Fasback Productions, at the National Pastime Theater
A college professor once told me that the key to directing a play is learning how to read. From the looks of director Frank Alan Schneider’s production of Frank Wedekind’s turn-of-the-century masterpiece Spring Awakening, I fear Schneider may be illiterate. Wedekind’s text is darkly satirical and highly stylized, complete with characters named Professor Bonebreaker and Headmaster Sunstroke, but Schneider wholeheartedly encourages naturalistic acting in his 13-person cast, turning this protoexpressionist denunciation of the West’s fatally repressive sexual norms into a plodding after-school special. At times it seems as if Schneider can’t even hear his own actors.
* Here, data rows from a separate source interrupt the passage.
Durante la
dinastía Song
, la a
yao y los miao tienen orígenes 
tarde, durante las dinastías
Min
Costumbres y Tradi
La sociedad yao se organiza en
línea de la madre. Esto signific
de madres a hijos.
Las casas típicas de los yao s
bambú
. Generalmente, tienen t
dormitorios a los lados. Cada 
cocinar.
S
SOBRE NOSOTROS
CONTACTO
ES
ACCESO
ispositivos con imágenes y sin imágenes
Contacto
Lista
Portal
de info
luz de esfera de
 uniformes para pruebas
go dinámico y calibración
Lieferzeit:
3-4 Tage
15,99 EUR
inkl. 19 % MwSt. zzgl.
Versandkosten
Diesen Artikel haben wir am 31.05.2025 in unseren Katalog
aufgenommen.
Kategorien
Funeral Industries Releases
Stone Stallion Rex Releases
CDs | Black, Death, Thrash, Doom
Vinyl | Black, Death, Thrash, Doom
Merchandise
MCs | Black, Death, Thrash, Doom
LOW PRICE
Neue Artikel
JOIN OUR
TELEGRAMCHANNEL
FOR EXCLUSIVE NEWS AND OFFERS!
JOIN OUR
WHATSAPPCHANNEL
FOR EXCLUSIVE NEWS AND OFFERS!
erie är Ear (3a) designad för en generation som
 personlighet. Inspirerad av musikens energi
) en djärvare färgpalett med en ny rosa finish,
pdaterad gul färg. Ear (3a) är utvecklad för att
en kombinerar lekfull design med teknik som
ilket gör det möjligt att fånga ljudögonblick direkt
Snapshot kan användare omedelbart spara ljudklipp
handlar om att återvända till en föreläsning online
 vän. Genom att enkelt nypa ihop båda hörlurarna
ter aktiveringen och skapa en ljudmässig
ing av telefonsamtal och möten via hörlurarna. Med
In the play’s final scene, for example, a decapitated corpse announces, “Here I stand with my head in my hands.” The actor’s head, however, appears fully in place. When a second character asks, “Why don’t you have your head on?” it becomes embarrassingly clear that no one on stage has any idea what’s going on.
Everything leading to this bewildering finale is equally muddled, with half the cast tripping over their words or mumbling incomprehensibly while the other half grope for big emotional moments, sinking the play into cheap sentiment. Wedekind’s genius lay in subverting a hypocritical bourgeois worldview, not in letting his characters get in touch with their feelings.